▶ [ЗАДАНИЯ]
- 1) Ответьте на вопросы по тексту о слове «лишенец».
(а) Какой термин возник по аналогии с «лишенцем»?
(б) Кем, согласно записи в записной книжке Ильфа, автор слов хотел быть в детстве?
(в) Как в рассказе «Случай в трамвае» другой пассажир, заступаясь за женщину, ругает первого?
- 2) Отредактируйте фрагмент текста о слове «лишенец» от слов «По аналогии с» вплоть до слов «[ИЗК, 274, 283].» включительно, заменив «вагоновожатым» на «машинистом».

▶ [ИСХОДНЫЙ ТЕКСТ]
По аналогии с «лишенцем» возник и термин «вычищенец» (по такой-то категории чистки).

В записной книжке Ильфа находим записи: «Умалишенец»; «На почтамте оживление. «Дорогая тетя, с сегодняшнего дня я уже лишонец»»; «За что же меня лишать всего? Ведь я в детстве хотел быть вагоновожатым! Ах, зачем я пошел по линии частного капитала!» [ИЗК, 274, 283].

Комизм слов Бендера состоит, видимо, в том, что «лишенец» употребляется как бранная экспрессивная кличка на — ец вроде «поганец», «убивец», «стервец» (очередная контаминация советского термина с чем-то нарочито аполитичным). Отражена здесь также манера тогдашних обывателей пускать в ход в бытовых склоках политические ярлыки. В рассказе В. А. [Ардова?] «Случай в трамвае» пассажир битком набитого трамвая ругает соседку: «Барыня!.. Должно лишенка. Ишь ведь каблуки какие… Лишенка, лишенка и есть… Таких мы в 18-м году прямо к стенке ставили. И стоит!» Заступаясь за женщину, другой пассажир ругает первого «Кулак!», а за этим следует перебранка всего трамвая [см. ЗТ 32//11], во время которой едущие перебирают весь набор расхожих политических ругательств.


«Долго еще пассажиры ссорились между собой, называя друг друга бюрократами, головотяпами, совдураками, шкурниками, рвачами, вредителями, подхалимами, белобандитами, бузотерами, подкулачниками, контрами, наймитами, царскими прихвостнями, гидрами буржуазии, мировыми акулами, несознательными, темной силой и мистиками. И — самое интересное — почти отпали обычные ругательства, вроде дурака, чорта, сволочи и тому подобных. Пассажиры старались выразиться по-газетному, по-газетному охарактеризовать своего противника» [Чу 50.1929. См. также ДС 13//15, сноска 2].

▶ [ФРАГМЕНТЫ ДАННЫХ]
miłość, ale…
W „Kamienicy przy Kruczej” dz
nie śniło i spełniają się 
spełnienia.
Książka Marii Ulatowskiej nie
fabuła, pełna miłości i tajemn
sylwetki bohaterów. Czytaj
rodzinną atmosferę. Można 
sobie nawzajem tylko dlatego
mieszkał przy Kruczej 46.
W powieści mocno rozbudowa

▶ [ОТВЕТЫ]
- 1)
(а) По аналогии с «лишенцем» возник термин «вычищенец».
(б) В детстве автор слов хотел быть вагоновожатым.
(в) Другой пассажир ругает первого словом «Кулак!».

- 2)
По аналогии с «лишенцем» возник и термин «вычищенец» (по такой-то категории чистки).

В записной книжке Ильфа находим записи: «Умалишенец»; «На почтамте оживление. «Дорогая тетя, с сегодняшнего дня я уже лишонец»»; «За что же меня лишать всего? Ведь я в детстве хотел быть машинистом! Ах, зачем я пошел по линии частного капитала!» [ИЗК, 274, 283].